The rise – calculated from data issued by the Commodity Futures Trading Commission (CFTC) – confounded some analysts who expected a decline in the bullish money held by the so-called “money managers” in commodities after a selloff in other key markets like crude oil, soybeans and corn.
“It’s been a banner week for natural gas, and to an extent, gold, as big investors and institutions aggressively accumulate positions in the two,” said Adam Sarhan at New York-based Sarhan Capital.
Reuters’ calculations of the CFTC’s Commitment of Traders data showed the value of the net long position held by money managers in some 22 U.S. commodity markets tracked by the CFTC rose by just over $600 million in the week to October 2, touching nearly $113 billion.
The figures are calculated by Reuters based on the change in net positions from the week before, multiplied by the contract’s value at the end of the period. Because most investors trade commodities on margin, the change in the value of positions is not directly equivalent to total investment.
In contract terms, the week to October 2 saw a net addition of 30,389 contracts – up 2 percent from the week to Sept 25.
For natural gas alone, there was a buildup of nearly 9 percent in net long positions traded on the New York Mercantile Exchange. Gas contracts on ICE Futures saw a separate 5.3 percent build in net longs.

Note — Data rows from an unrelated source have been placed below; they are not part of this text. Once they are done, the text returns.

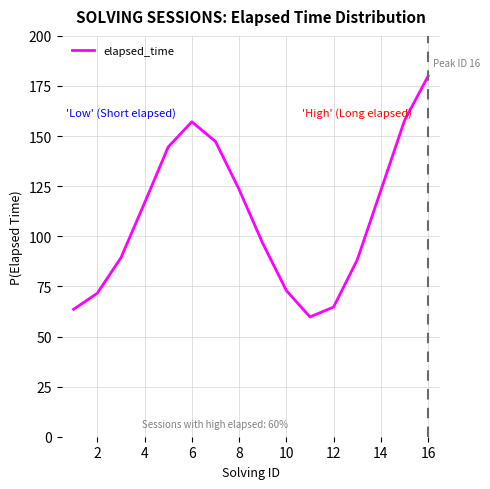

What is the difference between the maximum and minimum values?

120.2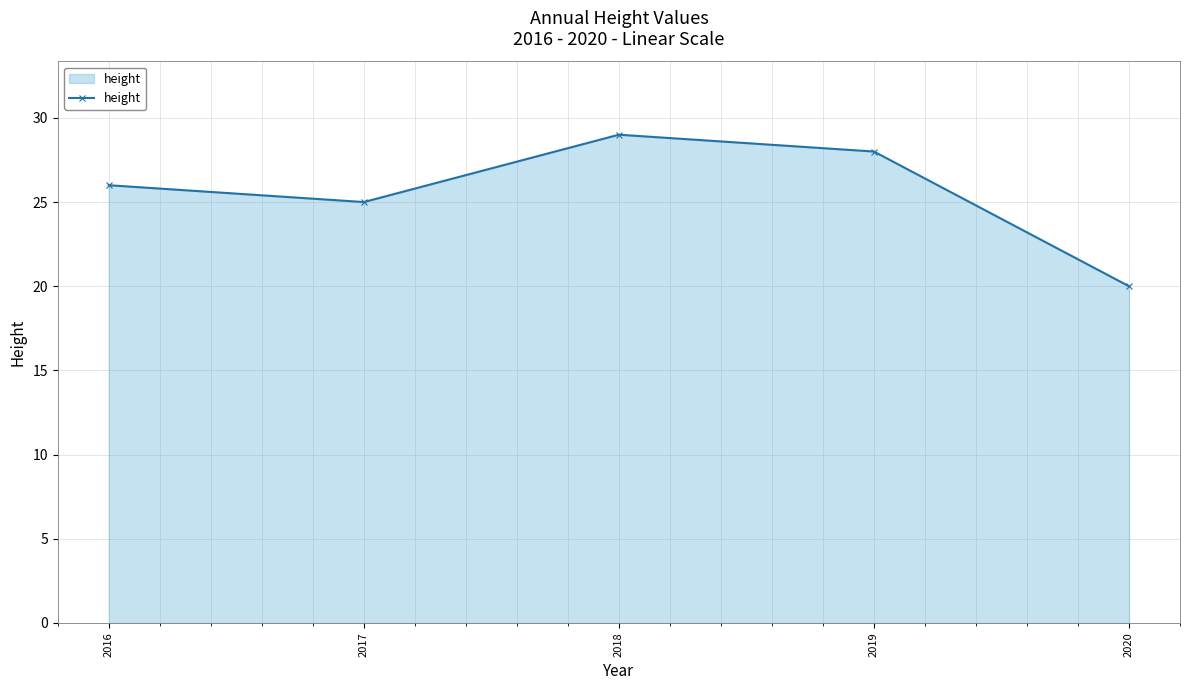

How many values are between 25 and 28?

3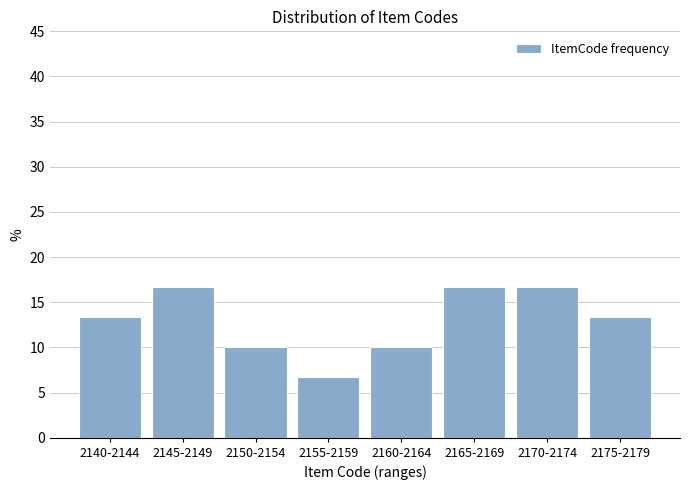

Reading left to right, extract all data points from this chart.

2140-2144=13.3	2145-2149=16.7	2150-2154=10.0	2155-2159=6.7	2160-2164=10.0	2165-2169=16.7	2170-2174=16.7	2175-2179=13.3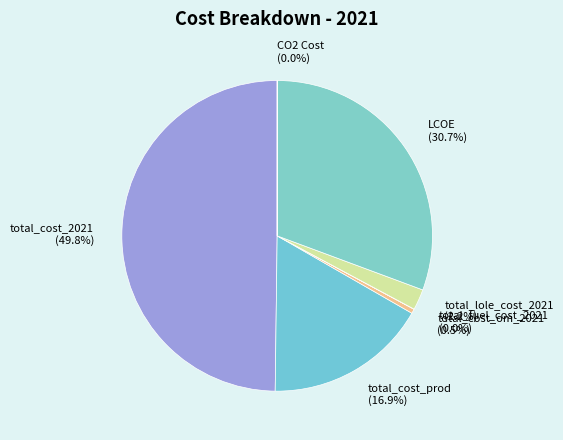

What percentage is the total_lole_cost_2021 slice, to the nearest percent?

2%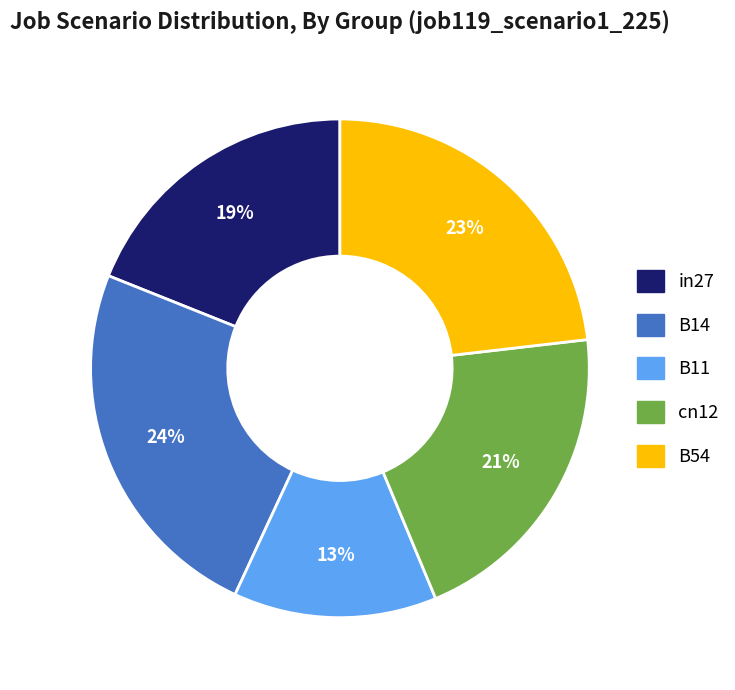

Does B14 account for over 50% of the chart?

No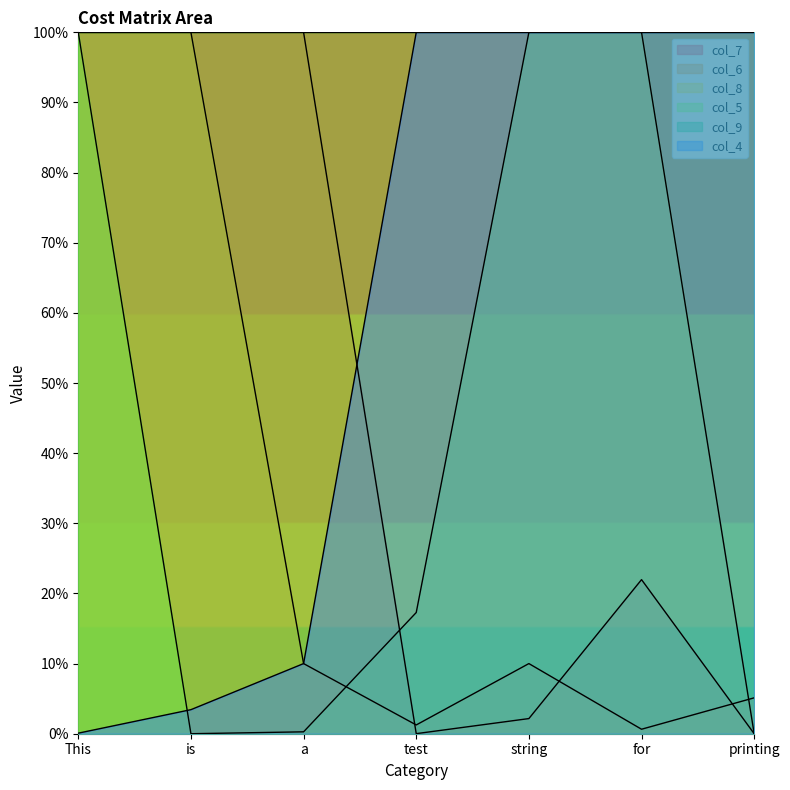

How many interior local valleys does the col_7 series have?

1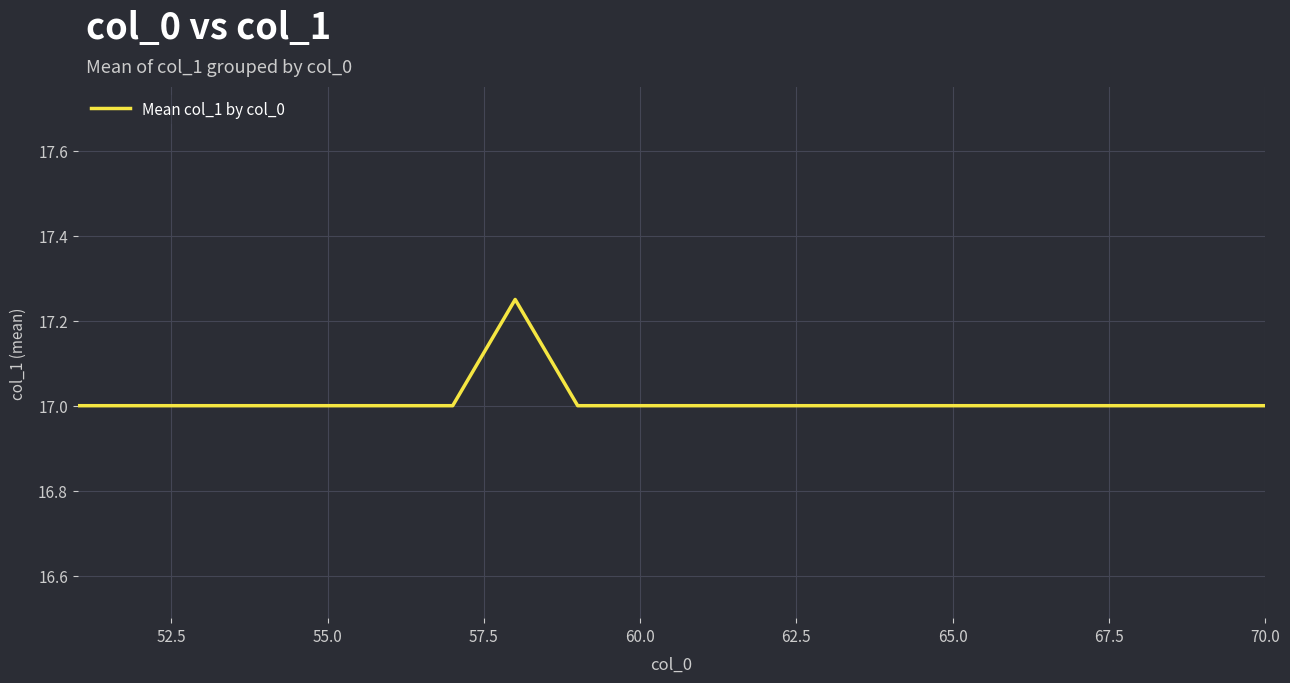

What is the minimum value shown in the chart?

17.0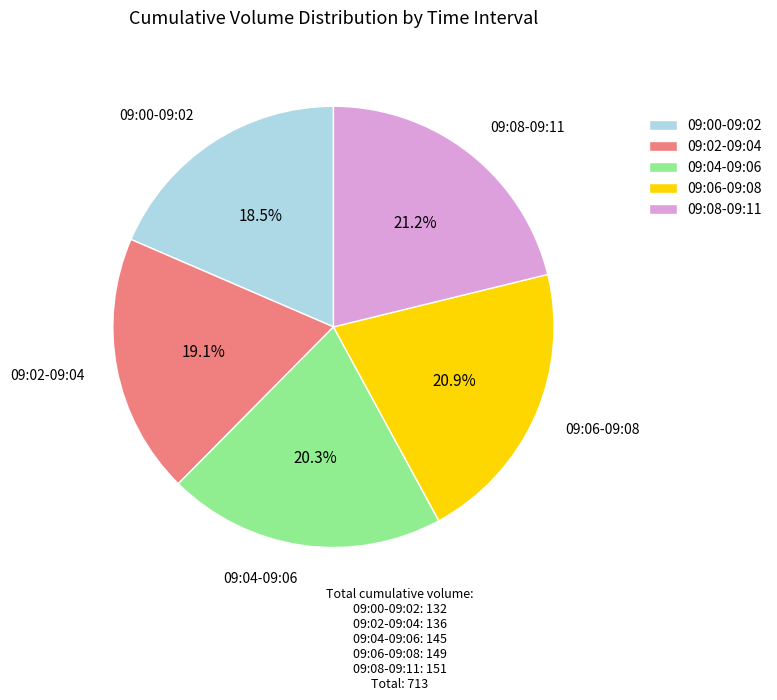

What is the smallest slice in the pie chart?

09:00-09:02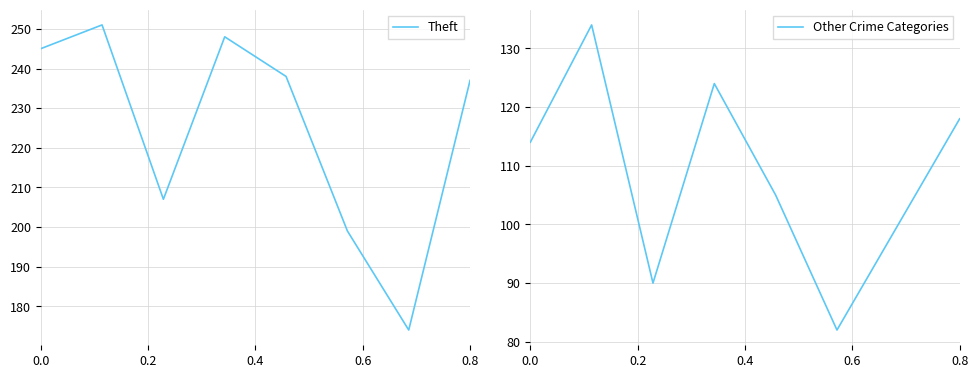

At how many categories does at least one series exceed 226?

5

Natural gas’ front-month futures contract on NYMEX gained nearly 20 percent in the five sessions to October 2, touching a 2012 high of $3.546 per million British thermal units at one stage.
Year-to-date, natural gas is up 13 percent, heading for its biggest gain in five years and ending, at least from a technical viewpoint, a bear market that began in 2008. Still, record-high stockpiles of gas and production at or near an all-time peak have most fundamental traders skeptical of the upside.
Net long positions in gold on New York’s COMEX rose 3 percent in the week to October 2 to stand at 195,647 contracts.
The spot price of gold, which tracks trades in bullion, hit an 11-month high above $1,795 an ounce on Friday, just shy of the $1,800 target eyed by market bulls.
Since an April low of $1,527, spot gold has risen 14 percent. Much of the buildup has occurred since July as speculators piled into the precious metal in anticipation of currency debasement from stimulus measures rolled out by central banks in the United States, Europe and China.